SVG for SheetCam
SheetCam is CAM software for plasma cutters, laser cutters, and waterjet machines. It imports DXF and SVG files for toolpath generation. SVG files must have the correct path structure and document settings to import cleanly.
About SVG for SheetCam
SheetCam is widely used with plasma cutting tables (Hypertherm, Lincoln Electric, ESAB) and some laser and waterjet setups. It accepts SVG as an input format alongside DXF. Here is what SheetCam needs from an SVG file.
SVG structure for SheetCam: SheetCam reads SVG path elements. It does not process SVG rectangles, circles, ellipses, or text as toolpath geometry — these must be converted to paths before importing. In Inkscape, select all elements and use Path > Object to Path to ensure everything is a path element.
Line vs fill: SheetCam interprets stroked paths as cut lines and filled regions as lead-in/lead-out areas.
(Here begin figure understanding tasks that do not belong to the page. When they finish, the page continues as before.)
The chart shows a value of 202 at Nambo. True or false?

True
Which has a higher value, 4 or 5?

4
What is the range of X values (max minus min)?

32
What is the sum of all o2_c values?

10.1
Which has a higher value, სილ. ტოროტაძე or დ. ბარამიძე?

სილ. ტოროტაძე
For plasma cutting, use stroke-only paths (no fill). Set stroke colour to black and remove all fills before exporting.
Document units: set Inkscape document units to millimetres via File > Document Properties. SheetCam scales imported SVG based on the document unit declaration. Incorrect units cause scaling errors in the generated toolpath.
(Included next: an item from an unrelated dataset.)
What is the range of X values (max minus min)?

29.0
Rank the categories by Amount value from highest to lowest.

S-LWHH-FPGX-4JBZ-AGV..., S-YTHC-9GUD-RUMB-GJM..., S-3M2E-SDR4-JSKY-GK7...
Lead-in and lead-out: SheetCam adds its own lead-in and lead-out at path start points. You do not need to add these in the SVG — just ensure paths start at the correct entry point for the material.
Converting an image to SVG for SheetCam: upload the PNG or JPG to the vectorizer, download the SVG, open in Inkscape to convert objects to paths, set stroke and remove fill, verify units, export Plain SVG, and import into SheetCam for toolpath generation.